Have you recently made some repairs to your home and are wondering how to get some money back during tax season? Have you recently invested in property and want to ensure that all your bases are covered with the taxman?
No one likes an audit, so we’re here to help you keep that reaper from your door. Let’s go through the records that you should keep to ensure your tax record has a well-marked paper trail for any IRS agent to follow, and what changes to your home you can claim in credits to get some money back on your investment. Here’s how to keep accurate records of home repairs and investments for tax time
What to Keep
As a matter of general principle, you should hold on to records that fulfill one or more of the following purposes: identify sources of income, track expenses, determine the value of property, and support claims made on your previous tax returns (as well as the tax returns themselves, but that’s generally common sense that you should on to those).
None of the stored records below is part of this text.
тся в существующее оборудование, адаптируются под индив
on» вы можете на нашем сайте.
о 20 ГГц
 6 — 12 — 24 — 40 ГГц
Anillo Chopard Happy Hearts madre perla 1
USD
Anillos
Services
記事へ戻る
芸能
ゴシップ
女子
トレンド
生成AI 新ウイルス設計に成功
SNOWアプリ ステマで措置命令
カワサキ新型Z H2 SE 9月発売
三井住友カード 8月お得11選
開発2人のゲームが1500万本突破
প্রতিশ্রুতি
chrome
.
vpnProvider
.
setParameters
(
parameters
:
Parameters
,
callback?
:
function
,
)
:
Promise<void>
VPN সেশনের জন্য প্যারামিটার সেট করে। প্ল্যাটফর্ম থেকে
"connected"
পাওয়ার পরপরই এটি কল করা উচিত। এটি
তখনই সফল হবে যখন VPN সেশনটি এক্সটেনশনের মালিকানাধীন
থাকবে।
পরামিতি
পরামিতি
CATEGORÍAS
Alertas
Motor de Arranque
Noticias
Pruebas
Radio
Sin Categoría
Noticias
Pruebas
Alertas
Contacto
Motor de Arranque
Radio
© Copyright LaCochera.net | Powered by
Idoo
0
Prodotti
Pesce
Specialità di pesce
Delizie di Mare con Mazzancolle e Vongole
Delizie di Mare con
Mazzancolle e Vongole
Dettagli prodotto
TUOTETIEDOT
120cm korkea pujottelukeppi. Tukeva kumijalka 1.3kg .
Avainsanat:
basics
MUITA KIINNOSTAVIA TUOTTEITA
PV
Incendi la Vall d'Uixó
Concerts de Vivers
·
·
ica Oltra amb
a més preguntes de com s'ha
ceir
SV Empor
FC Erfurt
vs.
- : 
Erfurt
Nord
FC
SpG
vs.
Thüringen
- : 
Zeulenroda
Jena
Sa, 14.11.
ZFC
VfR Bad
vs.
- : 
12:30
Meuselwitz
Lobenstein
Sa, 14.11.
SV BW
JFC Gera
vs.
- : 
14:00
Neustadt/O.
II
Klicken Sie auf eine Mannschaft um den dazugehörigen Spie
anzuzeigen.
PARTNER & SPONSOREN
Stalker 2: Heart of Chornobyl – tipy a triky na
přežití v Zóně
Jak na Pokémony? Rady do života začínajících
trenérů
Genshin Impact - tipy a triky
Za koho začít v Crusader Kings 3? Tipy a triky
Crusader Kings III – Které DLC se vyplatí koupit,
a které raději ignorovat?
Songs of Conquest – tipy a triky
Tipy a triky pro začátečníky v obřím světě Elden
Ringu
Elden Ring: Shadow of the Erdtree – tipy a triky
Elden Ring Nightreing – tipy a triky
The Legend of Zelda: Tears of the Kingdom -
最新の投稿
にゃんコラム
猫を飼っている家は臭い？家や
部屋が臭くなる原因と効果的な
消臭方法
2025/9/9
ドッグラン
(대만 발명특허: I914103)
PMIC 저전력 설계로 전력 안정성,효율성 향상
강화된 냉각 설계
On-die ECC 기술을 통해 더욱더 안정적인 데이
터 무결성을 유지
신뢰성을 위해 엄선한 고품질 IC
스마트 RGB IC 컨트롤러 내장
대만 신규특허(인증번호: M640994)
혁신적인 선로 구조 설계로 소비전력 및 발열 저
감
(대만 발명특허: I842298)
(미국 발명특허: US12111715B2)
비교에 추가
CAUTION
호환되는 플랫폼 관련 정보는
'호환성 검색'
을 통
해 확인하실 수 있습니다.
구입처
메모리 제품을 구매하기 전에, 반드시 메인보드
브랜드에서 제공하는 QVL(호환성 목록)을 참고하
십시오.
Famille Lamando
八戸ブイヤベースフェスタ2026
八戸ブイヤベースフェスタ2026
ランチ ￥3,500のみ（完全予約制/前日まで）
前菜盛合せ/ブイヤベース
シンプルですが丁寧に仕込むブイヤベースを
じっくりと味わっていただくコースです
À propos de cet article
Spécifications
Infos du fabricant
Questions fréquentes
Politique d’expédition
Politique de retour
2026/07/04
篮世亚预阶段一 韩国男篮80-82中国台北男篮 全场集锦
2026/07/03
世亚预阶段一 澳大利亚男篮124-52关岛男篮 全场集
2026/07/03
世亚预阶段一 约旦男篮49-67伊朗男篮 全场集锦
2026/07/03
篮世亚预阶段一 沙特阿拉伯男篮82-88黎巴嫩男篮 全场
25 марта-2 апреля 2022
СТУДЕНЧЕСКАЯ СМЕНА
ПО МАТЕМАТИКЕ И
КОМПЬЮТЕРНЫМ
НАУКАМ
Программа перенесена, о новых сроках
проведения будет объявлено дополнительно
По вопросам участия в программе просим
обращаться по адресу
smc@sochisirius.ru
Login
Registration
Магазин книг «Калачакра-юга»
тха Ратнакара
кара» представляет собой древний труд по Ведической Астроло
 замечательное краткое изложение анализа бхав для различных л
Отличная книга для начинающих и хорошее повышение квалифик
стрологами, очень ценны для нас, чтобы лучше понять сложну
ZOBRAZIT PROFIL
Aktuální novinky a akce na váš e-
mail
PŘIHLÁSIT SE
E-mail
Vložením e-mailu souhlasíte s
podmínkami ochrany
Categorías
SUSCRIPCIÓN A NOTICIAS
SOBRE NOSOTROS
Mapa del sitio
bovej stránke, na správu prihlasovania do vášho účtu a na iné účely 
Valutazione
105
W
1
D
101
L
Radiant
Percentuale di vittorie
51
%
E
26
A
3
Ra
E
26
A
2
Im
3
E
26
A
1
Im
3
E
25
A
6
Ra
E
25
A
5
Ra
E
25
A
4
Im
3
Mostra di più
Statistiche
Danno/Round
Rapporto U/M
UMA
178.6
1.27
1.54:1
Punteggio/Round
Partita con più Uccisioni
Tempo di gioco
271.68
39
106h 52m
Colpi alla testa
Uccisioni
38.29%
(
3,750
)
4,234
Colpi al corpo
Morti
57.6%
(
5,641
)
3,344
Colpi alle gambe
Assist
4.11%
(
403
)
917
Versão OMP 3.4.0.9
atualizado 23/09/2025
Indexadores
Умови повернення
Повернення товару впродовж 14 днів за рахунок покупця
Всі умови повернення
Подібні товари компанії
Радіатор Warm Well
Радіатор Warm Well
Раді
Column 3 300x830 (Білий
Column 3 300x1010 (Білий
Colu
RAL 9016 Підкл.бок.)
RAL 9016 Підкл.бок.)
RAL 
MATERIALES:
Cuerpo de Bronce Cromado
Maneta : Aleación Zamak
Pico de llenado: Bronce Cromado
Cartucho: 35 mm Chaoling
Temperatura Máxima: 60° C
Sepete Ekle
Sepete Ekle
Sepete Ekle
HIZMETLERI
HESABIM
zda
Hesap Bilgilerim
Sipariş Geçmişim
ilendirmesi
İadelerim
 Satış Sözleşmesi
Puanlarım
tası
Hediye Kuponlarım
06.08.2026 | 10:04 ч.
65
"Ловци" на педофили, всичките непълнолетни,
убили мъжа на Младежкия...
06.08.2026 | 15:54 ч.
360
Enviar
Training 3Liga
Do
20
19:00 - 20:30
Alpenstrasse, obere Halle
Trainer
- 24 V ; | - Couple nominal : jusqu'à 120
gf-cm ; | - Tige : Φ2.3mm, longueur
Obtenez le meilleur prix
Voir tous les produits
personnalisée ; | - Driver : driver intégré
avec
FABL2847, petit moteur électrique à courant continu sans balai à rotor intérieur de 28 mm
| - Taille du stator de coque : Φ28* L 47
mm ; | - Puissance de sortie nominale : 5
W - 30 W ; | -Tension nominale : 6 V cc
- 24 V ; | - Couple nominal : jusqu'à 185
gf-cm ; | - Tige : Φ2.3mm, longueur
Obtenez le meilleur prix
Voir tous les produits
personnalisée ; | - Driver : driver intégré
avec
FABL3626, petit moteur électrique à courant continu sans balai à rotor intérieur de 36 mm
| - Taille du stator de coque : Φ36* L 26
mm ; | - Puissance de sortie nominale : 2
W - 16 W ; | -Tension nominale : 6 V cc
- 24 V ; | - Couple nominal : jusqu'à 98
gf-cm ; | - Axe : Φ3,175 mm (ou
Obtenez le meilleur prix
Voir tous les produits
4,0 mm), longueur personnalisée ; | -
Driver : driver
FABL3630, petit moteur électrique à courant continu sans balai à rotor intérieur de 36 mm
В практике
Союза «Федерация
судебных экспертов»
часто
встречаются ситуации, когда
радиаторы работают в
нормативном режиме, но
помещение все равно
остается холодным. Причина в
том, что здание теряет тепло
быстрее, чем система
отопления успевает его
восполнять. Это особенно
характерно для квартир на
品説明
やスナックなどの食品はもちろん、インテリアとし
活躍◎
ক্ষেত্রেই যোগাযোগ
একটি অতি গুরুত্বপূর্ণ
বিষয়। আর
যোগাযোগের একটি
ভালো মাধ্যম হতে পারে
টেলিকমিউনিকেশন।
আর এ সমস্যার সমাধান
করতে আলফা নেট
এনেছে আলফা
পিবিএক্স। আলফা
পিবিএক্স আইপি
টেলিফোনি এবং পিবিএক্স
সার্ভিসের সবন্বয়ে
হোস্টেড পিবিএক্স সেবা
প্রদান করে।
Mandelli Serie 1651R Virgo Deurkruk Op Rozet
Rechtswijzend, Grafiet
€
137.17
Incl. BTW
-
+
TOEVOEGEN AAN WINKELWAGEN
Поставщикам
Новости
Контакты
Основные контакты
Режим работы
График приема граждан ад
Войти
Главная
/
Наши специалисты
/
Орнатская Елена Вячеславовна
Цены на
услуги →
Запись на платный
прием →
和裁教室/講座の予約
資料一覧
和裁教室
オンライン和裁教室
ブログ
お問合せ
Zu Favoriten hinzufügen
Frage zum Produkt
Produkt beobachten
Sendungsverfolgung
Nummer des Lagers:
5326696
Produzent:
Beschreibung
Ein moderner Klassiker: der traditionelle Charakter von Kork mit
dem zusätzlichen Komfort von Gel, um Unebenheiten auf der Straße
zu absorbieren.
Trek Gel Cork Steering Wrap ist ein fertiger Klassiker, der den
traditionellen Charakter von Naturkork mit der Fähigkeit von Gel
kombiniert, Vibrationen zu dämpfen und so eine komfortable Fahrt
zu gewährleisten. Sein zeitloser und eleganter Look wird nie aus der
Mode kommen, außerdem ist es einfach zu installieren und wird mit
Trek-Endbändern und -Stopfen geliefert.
With that in mind, let’s look quickly at how you should keep these records stored and for how long. You can opt for the classic file-folders-in-a-cabinet approach if you can spare the space, or you can play smart and store digital copies of your records. Some tax companies will advise you to use common sense in choosing which records to keep and which to dispose of, but with digital storage, you can play things as safe as you like. The IRS accepts digital photos acceptable records, so as long as you have access to a scanner or any device with a camera, you can easily store all of your receipts, files, and what have you digitally in the cloud. Note: because technology can malfunction, it can’t hurt to save your most important records (i.e. past tax returns, bank statements, social security card) in a fireproof lockbox. But your receipts should be fine to leave online-only.
In terms of how long you keep records stored, it’s up to you to judge based on your own situation, but let’s review IRS windows for audits and reviews. The time frame in which most IRS audits can be filed passes after 3 years, but if the IRS suspects you underreported your income by 25 percent or more, the window increases to 6 years. The IRS recommends that you hold on to tax records and any documents used to support credit claims for 7 years, and some accountants even advise as long as 10 years. Make a choice you can live with based on your own situation.
Finally, let’s look at how to organize your returns and supporting documents. All of the possible documents can be broken into the following categories: tax returns, bank statements and property value documents (like mortgage payments), receipts (for repairs and improvements you make to your property), and renter’s agreements and payment reports. Not all of these documents may apply to your situation, but here are two ways to organize them:
By Type: tax returns/ bank statements & property value docs/ receipts/ rental-related documents
By Year: ts, bs&pvd,r 2018/rental docs 2018/ ts, bs&pvd,r 2017/ rental docs 2017/ etc.
Note that the documents in the year-based schematic are separated between your personal property and any other properties you may own as a landlord. That is to make each file a little easier to sift through for specific documents, and because renting property to others invites extra taxes with their own special forms.
What to Claim (and When)
Figuring out what you can claim for credit can be easily done by determining if the change you made to your home was a repair or an improvement.
A repair is any change to your house or property that does not increase the overall value of your property. Replacing a broken window pane, fixing a leaky faucet, and painting a room are all examples of repairs. They may mend your current appliances, upgrade your cabinetry, or freshen up your living space, but they are not upgrades on the appliances themselves and do not increase the value of your property on their own. Unfortunately, because of that, repairs costs cannot be claimed for credits on your tax returns.
An improvement is any change made to your home that increases the overall property value or extends its life. Additions, lot expansions, and replacing appliances, are all examples of improvements that you should save your receipts for. However, because these improvements will add value to your property over time instead of all at once, you can’t claim the credits all at once either. You have to claim them gradually on your returns over the following years as capital expenses.